Throughout Church history, mothers were very often not present for the baptism of their children for two reasons. The first is that there was a strong emphasis on early baptism of children. Baptism took place in a matter of days rather than weeks after birth. The second is that the time for the recovery of women after childbirth was, until recent times, a couple of weeks, so mothers were not physically able to be present.
By the early Middle Ages, a rite was developing for the blessing of women a couple of weeks after they gave birth. This rite, generally known as “churching,” was a blessing of women for the gift of new children, and marked their return to the Church’s liturgical life.
The development of the rite of churching was not unproblematic, however. Already in the early Middle Ages, some commentators linked the absence of the mother from the baptism of her child and her eventual churching to Old Testament notions of impurity and uncleanliness associated with childbirth. One of the principal texts used to interpret churching was Leviticus 12:2-9, which declares that women were to be considered unclean after giving birth, and that they could not touch anything holy or be in a holy place.
This teaching was not carried over into official Church teaching, but it was carried over unofficially by commentators and preachers trying to explain the rite. So the very practical absence of mothers from the celebration of baptism and the rite of churching began to take on a life of their own. The official rite was framed in simple terms of thanksgiving and blessing.
Unfortunately, the corrupt understanding of the rite of churching was carried over even into the 20th century. I can personally vouch for this, as my mother, who was churched after the birth of each of her six children, always spoke negatively of the experience, but never would explain why. It was only during my days of studying sacramental theology that I learned of the history that I have tried to explain here.
Many had a problematic understanding of this rite. The fault lay, however, not with the official ritual and theology of the Church, but with inadequate popular understanding and poor catechesis.
The liturgical reforms that came after the Second Vatican Council gave the old rite of churching a new expression. In the 1984 Book of Blessings, an Order for the Blessing of a Mother after Childbirth is provided.
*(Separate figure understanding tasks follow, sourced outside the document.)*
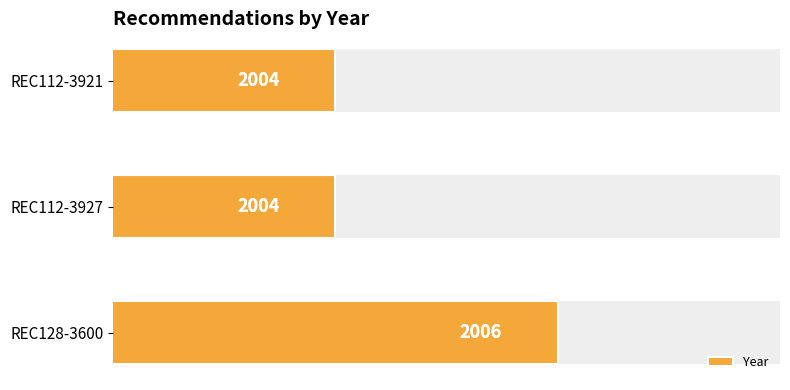

What is the average value?

2005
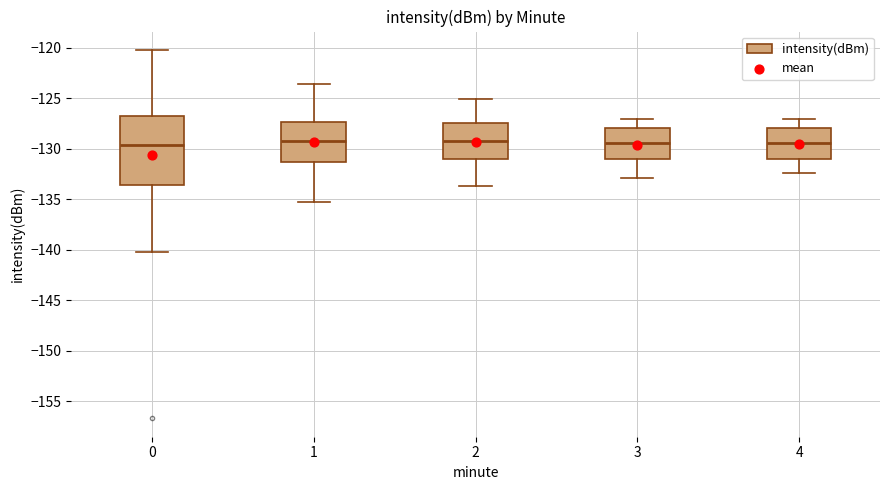

Comparing the boxes themselves (not the whiskers), which one is the tallest?

0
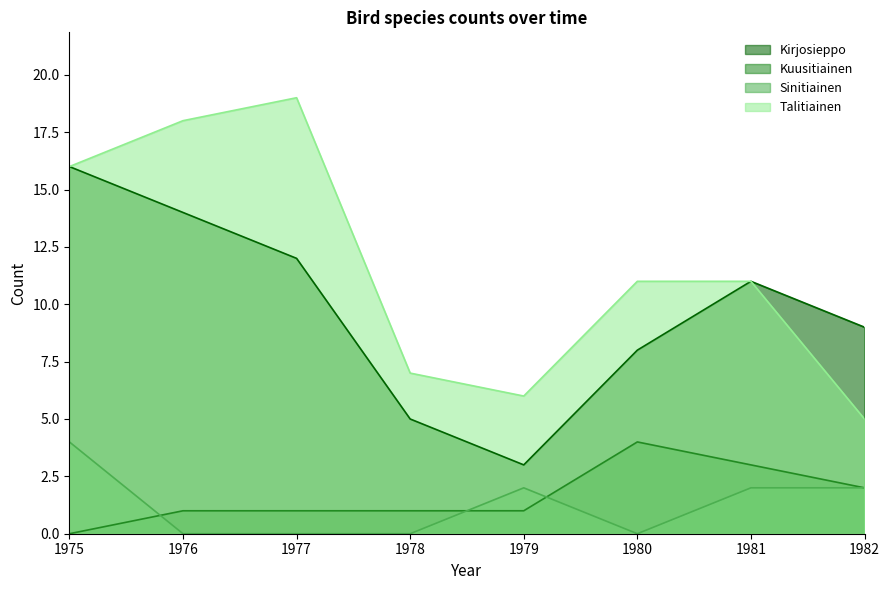

Rank the series by their maximum value, from highest to lowest.

Talitiainen, Kirjosieppo, Kuusitiainen, Sinitiainen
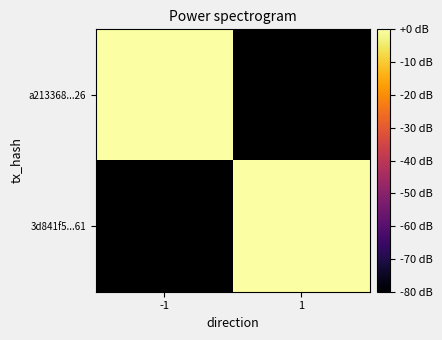

List the labels in order of 3d841f5...61 value, smallest first.

-1, 1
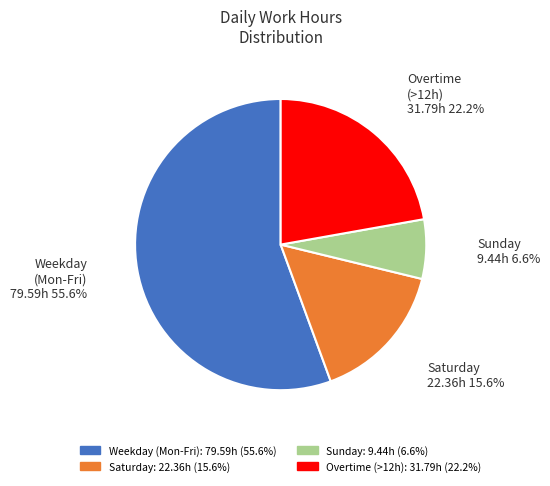

Is there any slice that represents more than half of the pie?

Yes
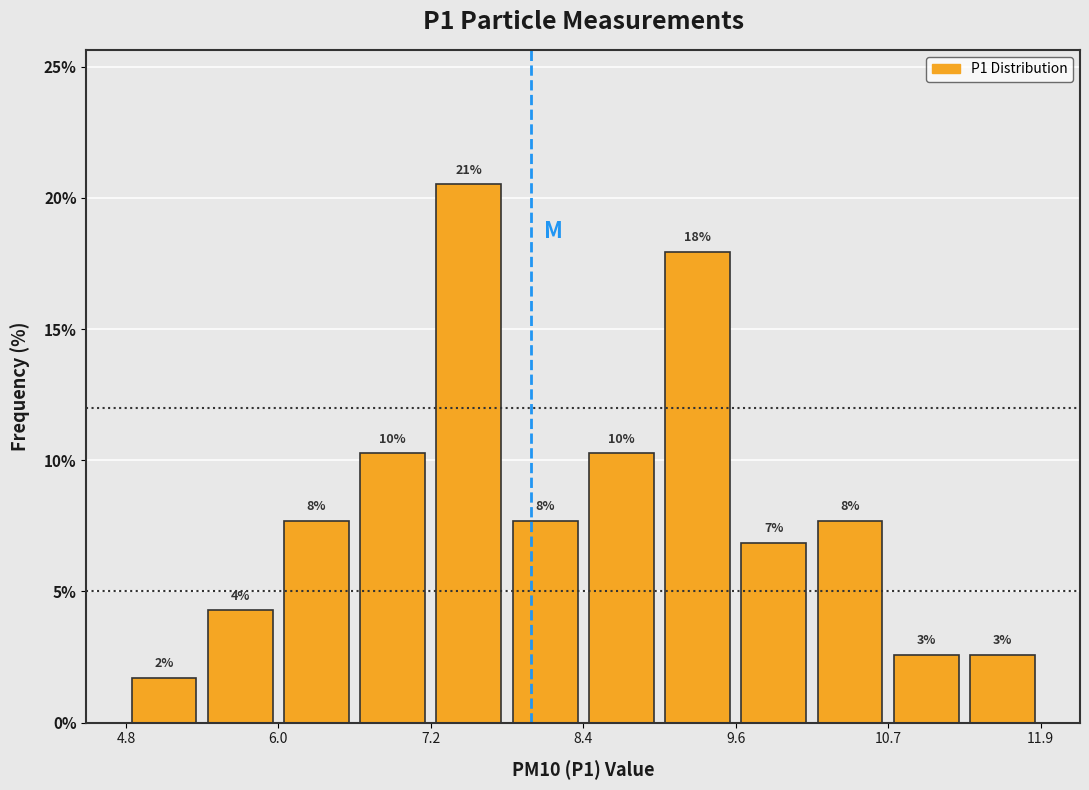

Read against the x-axis, roughly where is the centre of the tallest bar?

7.4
The introduction states: “When a new mother has been unable to take part in the celebration of her child’s baptism, it is fitting to have a special celebration in order to provide the opportunity for her to benefit from the blessing that in the rite of baptism prompts the mother and all present to thank God for the gift of the newborn child” (No. 258).
This rite is rarely used nowadays, as modern medicine generally allows women to recover from childbirth in a matter of days, and the baptism of children generally takes place a number of weeks after birth, so mothers are able to participate.